Dataset excerpts:
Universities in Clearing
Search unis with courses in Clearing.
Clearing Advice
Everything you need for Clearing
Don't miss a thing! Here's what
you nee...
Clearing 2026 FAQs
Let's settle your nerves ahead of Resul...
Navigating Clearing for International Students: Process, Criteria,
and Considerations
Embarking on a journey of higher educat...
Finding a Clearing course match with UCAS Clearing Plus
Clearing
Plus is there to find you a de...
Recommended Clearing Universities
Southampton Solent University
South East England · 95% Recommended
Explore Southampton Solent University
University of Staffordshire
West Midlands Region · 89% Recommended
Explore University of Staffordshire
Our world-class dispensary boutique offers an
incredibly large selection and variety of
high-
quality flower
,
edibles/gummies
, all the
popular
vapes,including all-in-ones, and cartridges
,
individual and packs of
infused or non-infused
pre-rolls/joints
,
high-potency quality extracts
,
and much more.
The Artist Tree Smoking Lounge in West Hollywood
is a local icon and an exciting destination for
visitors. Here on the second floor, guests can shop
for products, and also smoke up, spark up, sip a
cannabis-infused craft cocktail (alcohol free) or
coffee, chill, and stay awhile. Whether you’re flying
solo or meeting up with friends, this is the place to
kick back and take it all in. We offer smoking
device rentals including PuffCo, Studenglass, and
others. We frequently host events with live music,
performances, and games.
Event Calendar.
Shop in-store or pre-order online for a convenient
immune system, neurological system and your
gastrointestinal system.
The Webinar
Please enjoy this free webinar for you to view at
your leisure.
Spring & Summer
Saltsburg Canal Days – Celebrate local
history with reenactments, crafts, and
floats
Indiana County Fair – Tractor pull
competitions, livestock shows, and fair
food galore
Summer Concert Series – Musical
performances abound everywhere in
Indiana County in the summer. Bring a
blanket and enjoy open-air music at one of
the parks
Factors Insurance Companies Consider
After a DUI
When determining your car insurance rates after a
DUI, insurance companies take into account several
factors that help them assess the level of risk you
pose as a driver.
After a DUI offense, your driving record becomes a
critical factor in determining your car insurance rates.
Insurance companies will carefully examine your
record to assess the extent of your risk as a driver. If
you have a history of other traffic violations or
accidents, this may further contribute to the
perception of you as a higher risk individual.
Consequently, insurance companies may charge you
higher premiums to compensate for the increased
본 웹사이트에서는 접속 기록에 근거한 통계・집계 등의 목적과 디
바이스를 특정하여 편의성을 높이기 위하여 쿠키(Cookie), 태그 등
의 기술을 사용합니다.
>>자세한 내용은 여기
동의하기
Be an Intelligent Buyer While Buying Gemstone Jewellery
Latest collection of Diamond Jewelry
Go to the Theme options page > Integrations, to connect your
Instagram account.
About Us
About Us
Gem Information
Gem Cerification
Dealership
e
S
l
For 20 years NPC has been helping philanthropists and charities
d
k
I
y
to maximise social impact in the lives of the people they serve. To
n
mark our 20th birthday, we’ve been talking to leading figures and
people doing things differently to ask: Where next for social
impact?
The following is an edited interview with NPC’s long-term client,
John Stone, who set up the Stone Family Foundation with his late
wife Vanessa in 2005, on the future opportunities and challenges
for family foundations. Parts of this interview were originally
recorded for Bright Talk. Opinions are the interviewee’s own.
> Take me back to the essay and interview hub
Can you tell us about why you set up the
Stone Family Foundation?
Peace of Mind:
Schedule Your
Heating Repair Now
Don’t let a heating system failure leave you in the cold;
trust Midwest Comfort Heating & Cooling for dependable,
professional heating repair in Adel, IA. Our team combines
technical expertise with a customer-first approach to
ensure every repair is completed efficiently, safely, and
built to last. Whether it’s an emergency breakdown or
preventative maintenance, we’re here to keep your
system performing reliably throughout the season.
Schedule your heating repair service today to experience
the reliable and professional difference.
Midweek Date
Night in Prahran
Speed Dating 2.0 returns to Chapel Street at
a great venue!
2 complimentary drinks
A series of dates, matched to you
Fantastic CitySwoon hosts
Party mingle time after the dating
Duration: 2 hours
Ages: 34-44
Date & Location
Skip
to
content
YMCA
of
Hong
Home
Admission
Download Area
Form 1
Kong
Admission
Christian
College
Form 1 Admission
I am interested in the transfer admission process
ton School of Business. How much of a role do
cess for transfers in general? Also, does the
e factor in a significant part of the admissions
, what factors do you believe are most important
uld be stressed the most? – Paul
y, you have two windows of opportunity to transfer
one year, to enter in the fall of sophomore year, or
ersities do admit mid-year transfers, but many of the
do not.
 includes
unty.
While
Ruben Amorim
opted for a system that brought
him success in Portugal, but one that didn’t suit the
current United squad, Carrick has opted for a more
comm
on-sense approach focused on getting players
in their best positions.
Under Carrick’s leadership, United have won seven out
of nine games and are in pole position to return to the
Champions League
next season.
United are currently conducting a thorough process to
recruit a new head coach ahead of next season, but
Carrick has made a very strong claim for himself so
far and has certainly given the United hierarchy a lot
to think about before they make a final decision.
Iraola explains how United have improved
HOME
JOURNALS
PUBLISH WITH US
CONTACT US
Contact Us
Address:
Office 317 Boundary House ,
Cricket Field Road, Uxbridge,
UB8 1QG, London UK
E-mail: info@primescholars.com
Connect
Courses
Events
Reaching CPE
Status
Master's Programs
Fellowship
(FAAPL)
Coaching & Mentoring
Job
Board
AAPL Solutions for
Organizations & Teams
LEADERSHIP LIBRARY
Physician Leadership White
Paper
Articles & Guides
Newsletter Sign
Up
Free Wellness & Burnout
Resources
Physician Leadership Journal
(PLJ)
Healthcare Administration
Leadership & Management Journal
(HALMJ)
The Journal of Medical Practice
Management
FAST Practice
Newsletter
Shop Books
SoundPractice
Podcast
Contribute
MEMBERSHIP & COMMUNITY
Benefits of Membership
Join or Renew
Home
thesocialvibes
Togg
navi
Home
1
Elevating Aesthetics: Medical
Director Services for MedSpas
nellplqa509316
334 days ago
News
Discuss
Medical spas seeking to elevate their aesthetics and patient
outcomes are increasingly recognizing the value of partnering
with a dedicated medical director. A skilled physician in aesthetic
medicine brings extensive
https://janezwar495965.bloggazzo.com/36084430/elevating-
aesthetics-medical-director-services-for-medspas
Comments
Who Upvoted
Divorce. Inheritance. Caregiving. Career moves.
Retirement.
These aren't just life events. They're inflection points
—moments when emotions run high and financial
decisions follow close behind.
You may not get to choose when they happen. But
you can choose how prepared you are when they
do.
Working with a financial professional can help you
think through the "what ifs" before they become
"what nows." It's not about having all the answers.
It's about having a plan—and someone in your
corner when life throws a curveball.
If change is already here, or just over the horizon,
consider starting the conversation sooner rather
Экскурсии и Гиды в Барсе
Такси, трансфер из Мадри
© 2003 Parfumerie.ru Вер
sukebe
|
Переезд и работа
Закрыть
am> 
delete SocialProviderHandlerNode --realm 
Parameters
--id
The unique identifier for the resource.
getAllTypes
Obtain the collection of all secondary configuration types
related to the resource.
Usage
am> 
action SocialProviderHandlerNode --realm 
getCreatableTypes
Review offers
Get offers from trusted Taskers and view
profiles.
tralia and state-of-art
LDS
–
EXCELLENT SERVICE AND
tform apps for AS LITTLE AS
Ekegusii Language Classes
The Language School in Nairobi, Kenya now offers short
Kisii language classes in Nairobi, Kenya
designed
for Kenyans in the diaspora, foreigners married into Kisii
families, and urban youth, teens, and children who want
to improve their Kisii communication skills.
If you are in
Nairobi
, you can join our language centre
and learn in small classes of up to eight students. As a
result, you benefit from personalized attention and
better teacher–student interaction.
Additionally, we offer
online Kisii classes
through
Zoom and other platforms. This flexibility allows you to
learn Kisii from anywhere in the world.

What you need to do: Which of the lines above contain the word "offers"? Report each of those lines in full.

Exercise output:
Our world-class dispensary boutique offers an
Review offers
Get offers from trusted Taskers and view
The Language School in Nairobi, Kenya now offers short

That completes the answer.